上述代码展示了将图片的标签和坐标读取，并查验是否包含有错误的标签文件（txt文件），例如每张图片对应的标签文件（txt）应该为5列，第一列为对应类别（0，1…），后四列为对应坐标，如果超过或不足5列就会报错；此外对于第一列（标签）只能为正数，如果为负则报错，对于后四列box的坐标是其相对整张图的比值，故其小于1，若大于1，则也会报错。对于没有txt或txt文件为空的，则其对应的标签和坐标设置为空集[]，代码为： l = np.zeros((0, 5), dtype=np.float32)，这样可以增加没有标签的数据作为负样本。

另外dataset.py中包含了所有的数据强例如mosaic，mixup，裁剪，旋转等，对应的配置参数为hyp.yml。

参数及类别权重

    # Model parameters
    hyp['cls'] *= nc / 80.  # scale hyp['cls'] to class count; 
    hyp['obj'] *= imgsz ** 2 / 640. ** 2 * 3. / nl  # scale hyp['obj'] to image size and output layers
    model.nc = nc  # attach number of classes to model
    model.hyp = hyp  # attach hyperparameters to model
    model.gr = 1.0  # iou loss ratio (obj_loss = 1.0 or iou)
    model.class_weights = labels_to_class_weights(dataset.labels, nc).to(device) * nc  # attach class weights
    model.names = names

hyp['cls']和hyp['obj']分别为将类别损失系数基于coco数据集进行缩放和将图片缩放到对应输出层，因为配置文件中默认为训练coco数据集的配置参数。即自训练类别大于80，则类别损失加大，否则减少。labels_to_class_weights 定义如下：

def labels_to_class_weights(labels, nc=80):
    # Get class weights (inverse frequency) from training labels
    if labels[0] is None:  # no labels loaded
        return torch.Tensor()

    labels = np.concatenate(labels, 0)  # labels.shape = (866643, 5) for COCO
    classes = labels[:, 0].astype(np.int)  # labels = [class xywh]
    weights = np.bincount(classes, minlength=nc)  # occurrences per class； 每个类别的数量 ；例如：label [1,2,4,5,1] weights为 [0,2,1,0,1,1]

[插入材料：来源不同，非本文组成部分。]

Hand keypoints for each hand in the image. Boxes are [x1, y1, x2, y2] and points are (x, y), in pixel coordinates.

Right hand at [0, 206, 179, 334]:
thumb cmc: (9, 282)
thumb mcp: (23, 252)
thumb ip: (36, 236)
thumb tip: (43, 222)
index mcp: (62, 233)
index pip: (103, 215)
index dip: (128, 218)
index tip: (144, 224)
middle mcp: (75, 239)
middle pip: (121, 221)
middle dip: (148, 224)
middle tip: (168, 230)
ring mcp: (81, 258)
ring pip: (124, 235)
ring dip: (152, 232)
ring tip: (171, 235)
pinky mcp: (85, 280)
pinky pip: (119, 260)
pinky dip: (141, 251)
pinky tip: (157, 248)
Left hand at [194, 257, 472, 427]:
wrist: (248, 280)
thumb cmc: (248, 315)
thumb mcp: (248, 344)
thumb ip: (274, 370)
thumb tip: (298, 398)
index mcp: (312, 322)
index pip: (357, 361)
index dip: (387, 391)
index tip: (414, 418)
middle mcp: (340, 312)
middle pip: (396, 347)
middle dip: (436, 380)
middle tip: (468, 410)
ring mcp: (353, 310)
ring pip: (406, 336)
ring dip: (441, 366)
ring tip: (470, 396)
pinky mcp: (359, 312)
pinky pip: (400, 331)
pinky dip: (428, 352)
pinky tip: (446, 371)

    weights[weights == 0] = 1  # replace empty bins with 1 ； 将类别数量为0的转为1
    weights = 1 / weights  # number of targets per class； 将每个类别的数量的倒数作为其权重值
    weights /= weights.sum()  # normalize ； 将每个类别的权重归一化
    return torch.from_numpy(weights)

其将每个类别的数量的倒数作为相应类别挑选图片的权重系数，例如：cat：20，dog：30，bird：10，则其类别权重系数分别为：20/60,30/60,10/60。

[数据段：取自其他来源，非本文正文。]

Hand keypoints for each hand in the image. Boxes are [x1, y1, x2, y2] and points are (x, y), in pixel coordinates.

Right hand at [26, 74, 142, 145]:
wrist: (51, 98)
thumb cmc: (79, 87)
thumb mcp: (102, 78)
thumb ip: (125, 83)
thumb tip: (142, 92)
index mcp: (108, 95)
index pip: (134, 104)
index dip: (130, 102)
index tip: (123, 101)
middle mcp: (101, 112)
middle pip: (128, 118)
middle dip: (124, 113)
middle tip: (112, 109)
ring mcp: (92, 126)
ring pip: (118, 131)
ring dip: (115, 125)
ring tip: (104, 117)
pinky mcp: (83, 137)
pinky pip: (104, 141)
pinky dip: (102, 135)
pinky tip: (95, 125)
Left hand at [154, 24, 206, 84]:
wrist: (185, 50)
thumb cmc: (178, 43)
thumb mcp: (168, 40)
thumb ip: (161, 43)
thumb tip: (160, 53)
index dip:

        # Update image weights (optional)
        if opt.image_weights:
            # Generate indices
            if rank in [-1, 0]:
                cw = model.class_weights.cpu().numpy() * (1 - maps) ** 2 / nc  # class weights; 每个类别的map，在测试的时候会更新，test.test时，对于map大的下次训练给予小的权重，map小的给予大的权重
                iw = labels_to_image_weights(dataset.labels, nc=nc, class_weights=cw)  # image weights；iw 每张图片被选中的权重，概率
                dataset.indices = random.choices(range(dataset.n), weights=iw, k=dataset.n)  # rand weighted idx；从所有的训练集中（依据索引），挑选所有训练集的图片，对应类别权重值大的循环多次挑选出，权重值小的，选出的次数少，甚至一次都不会选出
            # Broadcast if DDP
            if rank != -1:
                indices = (torch.tensor(dataset.indices) if rank == 0 else torch.zeros(dataset.n)).int()
                dist.broadcast(indices, 0)
                if rank != 0:
                    dataset.indices = indices.cpu().numpy()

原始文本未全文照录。